** Opening Provided data block **

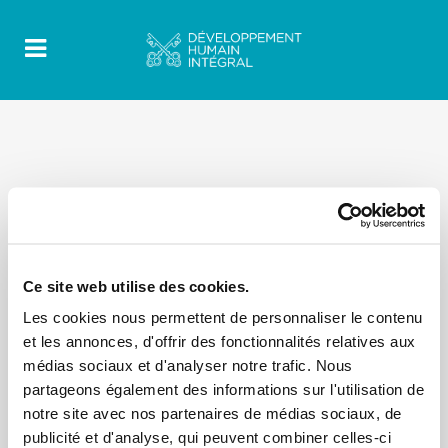
Ce site web utilise des cookies.
Les cookies nous permettent de personnaliser le contenu
et les annonces, d'offrir des fonctionnalités relatives aux
médias sociaux et d'analyser notre trafic. Nous
partageons également des informations sur l'utilisation de
notre site avec nos partenaires de médias sociaux, de
publicité et d'analyse, qui peuvent combiner celles-ci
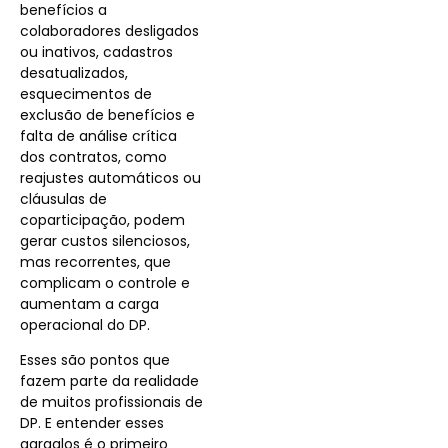
benefícios a
colaboradores desligados
ou inativos, cadastros
desatualizados,
esquecimentos de
exclusão de benefícios e
falta de análise crítica
dos contratos, como
reajustes automáticos ou
cláusulas de
coparticipação, podem
gerar custos silenciosos,
mas recorrentes, que
complicam o controle e
aumentam a carga
operacional do DP.
Esses são pontos que
fazem parte da realidade
de muitos profissionais de
DP. E entender esses
gargalos é o primeiro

** Closing Provided data block **

_Directions for this task:_ Nothing but the lines from the one that contains "esquecimentos de" through the end of the listing above should be copied, each exactly as written.

_Answer for the task:_
esquecimentos de
exclusão de benefícios e
falta de análise crítica
dos contratos, como
reajustes automáticos ou
cláusulas de
coparticipação, podem
gerar custos silenciosos,
mas recorrentes, que
complicam o controle e
aumentam a carga
operacional do DP.
Esses são pontos que
fazem parte da realidade
de muitos profissionais de
DP. E entender esses
gargalos é o primeiro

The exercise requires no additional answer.